Would you please set down the data again exactly as given, excluding the pictures?

──────────

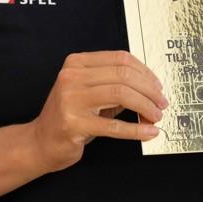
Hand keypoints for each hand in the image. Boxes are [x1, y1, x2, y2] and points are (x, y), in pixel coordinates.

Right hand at [29, 51, 168, 172]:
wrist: (40, 142)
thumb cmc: (70, 116)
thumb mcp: (91, 92)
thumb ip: (116, 84)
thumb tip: (152, 89)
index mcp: (77, 63)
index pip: (120, 59)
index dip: (145, 72)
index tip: (158, 85)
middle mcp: (71, 77)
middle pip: (124, 75)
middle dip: (149, 90)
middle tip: (161, 103)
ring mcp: (71, 100)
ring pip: (122, 95)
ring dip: (146, 106)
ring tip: (155, 116)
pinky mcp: (74, 124)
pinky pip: (114, 125)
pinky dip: (136, 129)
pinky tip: (148, 132)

──────────

• **Solution for this task**:
Hand keypoints for each hand in the image. Boxes are [x1, y1, x2, y2] and points are (x, y), in pixel coordinates.

Right hand at [29, 51, 168, 172]:
wrist: (40, 142)
thumb cmc: (70, 116)
thumb mcp: (91, 92)
thumb ip: (116, 84)
thumb tip: (152, 89)
index mcp: (77, 63)
index pip: (120, 59)
index dip: (145, 72)
index tip: (158, 85)
middle mcp: (71, 77)
middle pip: (124, 75)
middle dip: (149, 90)
middle tip: (161, 103)
ring mcp: (71, 100)
ring pip: (122, 95)
ring dip: (146, 106)
ring tip: (155, 116)
pinky mcp: (74, 124)
pinky pip: (114, 125)
pinky dip: (136, 129)
pinky tip: (148, 132)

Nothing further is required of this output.